Civilian litigation filed against Neil Gaiman for sexual assault

A woman has brought civilian lawsuits against Neil Gaiman and his wife in the United States and accuses the British author of sexual assault on her.

The lawsuits against Gaiman and Amanda Palmer were filed in Wisconsin, Massachusetts and New York.

In January, the 64-year-old wrote a blog post in which he denied accusations of sexual assault against him by eight women.

The lawsuits say the woman became friends with palms when she was 22 years old and homeless in New Zealand and started working for the couple, which was when the assault began.

According to the lawsuits, Palmer told the woman that there had been previous complaints from more than a dozen different women.

The woman claims that the couple violated the laws of federal human trafficking with complaints about assaults, battery and applied emotional distress against Gaiman and negligence against palm trees.

She is looking for at least seven million dollars (£ 5.6 million) in compensation.

Five women, four of whom were among eight, shown in a New York magazine article in January, made accusations of the author in a turtle media -podcast series released in the summer of 2024.

Since the magazine article canceled publisher Dark Horse Comics the upcoming work of Gaiman and a British stage adjustment of his book Coraline has been scrapped.

The British-born The Sandman author wrote in a blog post that he had read the claims with “horror and dismay”.

He wrote: “I have been quiet so far, both out of respect for the people who shared their stories and out of a desire not to draw even more attention to a lot of wrong information.

“I have always tried to be a private person and increasingly felt that social media was the wrong place to talk about important personal affairs. I have now reached the point where I feel I should say something.

“As I read through this latest collection of accounts, there are moments, I’m half -reclaimed and moments I don’t do, descriptions of things that happened by sitting next to things that emphatically didn’t happen.

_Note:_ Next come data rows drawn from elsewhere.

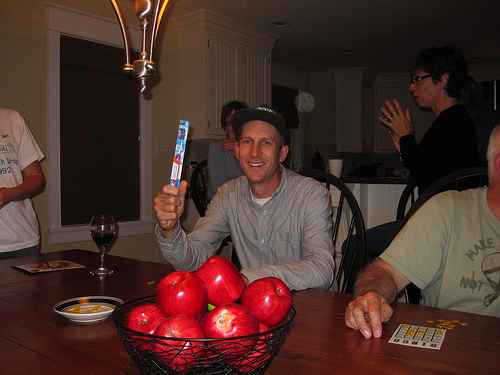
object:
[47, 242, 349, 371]
table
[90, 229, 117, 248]
wine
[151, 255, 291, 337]
apples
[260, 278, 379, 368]
table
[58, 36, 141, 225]
window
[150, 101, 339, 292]
man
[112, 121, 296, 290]
bowl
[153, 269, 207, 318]
apple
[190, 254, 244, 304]
apple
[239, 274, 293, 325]
apple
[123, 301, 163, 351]
apple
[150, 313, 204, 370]
apple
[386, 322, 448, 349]
bingo card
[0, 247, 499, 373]
table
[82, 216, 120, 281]
glass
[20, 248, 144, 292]
table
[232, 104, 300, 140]
hat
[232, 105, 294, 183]
man's head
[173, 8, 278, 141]
cabinet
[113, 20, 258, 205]
wall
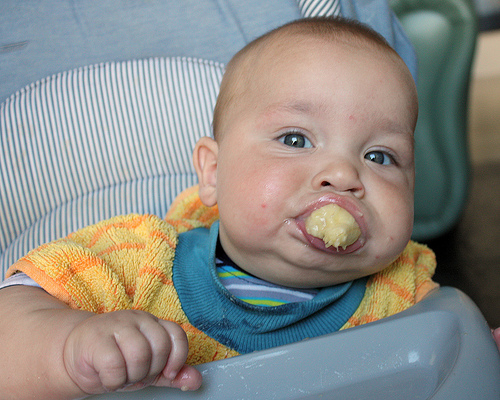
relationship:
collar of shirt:
[177, 242, 205, 290] [90, 233, 173, 314]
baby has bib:
[0, 15, 438, 397] [4, 185, 440, 369]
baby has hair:
[0, 15, 438, 397] [206, 17, 421, 141]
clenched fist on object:
[68, 310, 202, 395] [79, 285, 499, 398]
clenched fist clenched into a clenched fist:
[68, 310, 202, 395] [68, 310, 202, 395]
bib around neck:
[4, 185, 440, 369] [181, 220, 391, 319]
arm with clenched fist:
[6, 227, 214, 397] [66, 307, 205, 399]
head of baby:
[195, 15, 421, 287] [0, 15, 438, 397]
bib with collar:
[4, 180, 458, 362] [173, 219, 371, 354]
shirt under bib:
[241, 293, 337, 330] [4, 180, 458, 362]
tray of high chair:
[428, 279, 440, 391] [7, 26, 491, 397]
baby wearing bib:
[0, 15, 438, 397] [13, 213, 445, 365]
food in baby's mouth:
[303, 203, 364, 249] [295, 197, 376, 256]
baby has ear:
[0, 15, 438, 397] [193, 134, 217, 206]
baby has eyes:
[0, 15, 438, 397] [272, 123, 403, 169]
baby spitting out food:
[0, 15, 438, 397] [287, 187, 381, 262]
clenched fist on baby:
[68, 310, 202, 395] [0, 15, 438, 397]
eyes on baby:
[268, 113, 415, 171] [173, 9, 455, 288]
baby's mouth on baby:
[286, 192, 367, 254] [139, 11, 472, 362]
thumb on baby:
[159, 362, 209, 393] [19, 9, 401, 361]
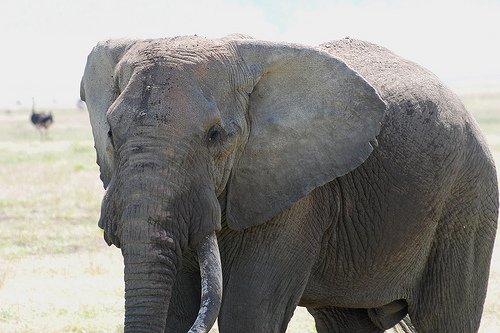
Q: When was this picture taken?
A: During the day.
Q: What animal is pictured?
A: An elephant.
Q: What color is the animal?
A: Gray.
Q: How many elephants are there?
A: One.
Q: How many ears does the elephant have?
A: Two.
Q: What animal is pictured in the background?
A: An ostrich.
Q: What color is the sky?
A: Gray.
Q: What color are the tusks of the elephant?
A: White.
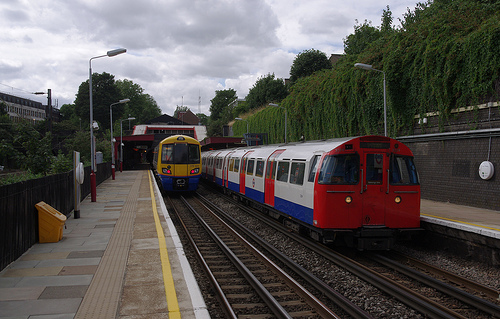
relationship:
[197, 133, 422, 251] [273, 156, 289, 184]
train has window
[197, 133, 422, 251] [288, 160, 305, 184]
train has window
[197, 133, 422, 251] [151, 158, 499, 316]
train on tracks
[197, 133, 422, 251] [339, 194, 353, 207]
train has headlights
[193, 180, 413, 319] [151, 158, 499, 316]
gravel between tracks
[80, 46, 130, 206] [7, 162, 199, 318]
light on platform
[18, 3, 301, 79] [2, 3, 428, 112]
cloud in sky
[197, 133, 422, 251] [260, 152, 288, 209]
train has door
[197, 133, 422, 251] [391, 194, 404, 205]
train has light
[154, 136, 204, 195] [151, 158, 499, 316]
train on tracks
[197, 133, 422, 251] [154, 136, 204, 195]
train next to train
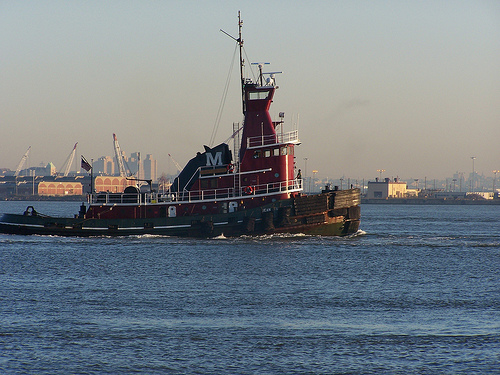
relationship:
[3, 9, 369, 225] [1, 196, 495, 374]
ship in ocean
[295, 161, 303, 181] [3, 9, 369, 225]
person on ship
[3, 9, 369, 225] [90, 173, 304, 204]
ship has rails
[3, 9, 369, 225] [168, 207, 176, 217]
ship has door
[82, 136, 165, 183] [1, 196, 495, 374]
buildings behind ocean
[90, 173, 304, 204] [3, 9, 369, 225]
rails on ship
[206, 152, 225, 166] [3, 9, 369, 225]
m on ship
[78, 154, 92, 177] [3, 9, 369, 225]
flag on ship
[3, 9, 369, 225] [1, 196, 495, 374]
ship on ocean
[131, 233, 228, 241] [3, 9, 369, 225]
foam under ship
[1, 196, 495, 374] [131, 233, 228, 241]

“I am far from a perfect person, but I have never engaged in non-consensual sexual activity with someone. Ever.”

The author said he understood that “not everyone will believe me” and added that he would “do my best to deserve their confidence as well as my readers’ confidence.”

He claimed that some of the allegations “simply never happened”, while others had been “distorted” to “have no relationship with reality,” but said he would “take responsibility for any erroneous mistakes I made”.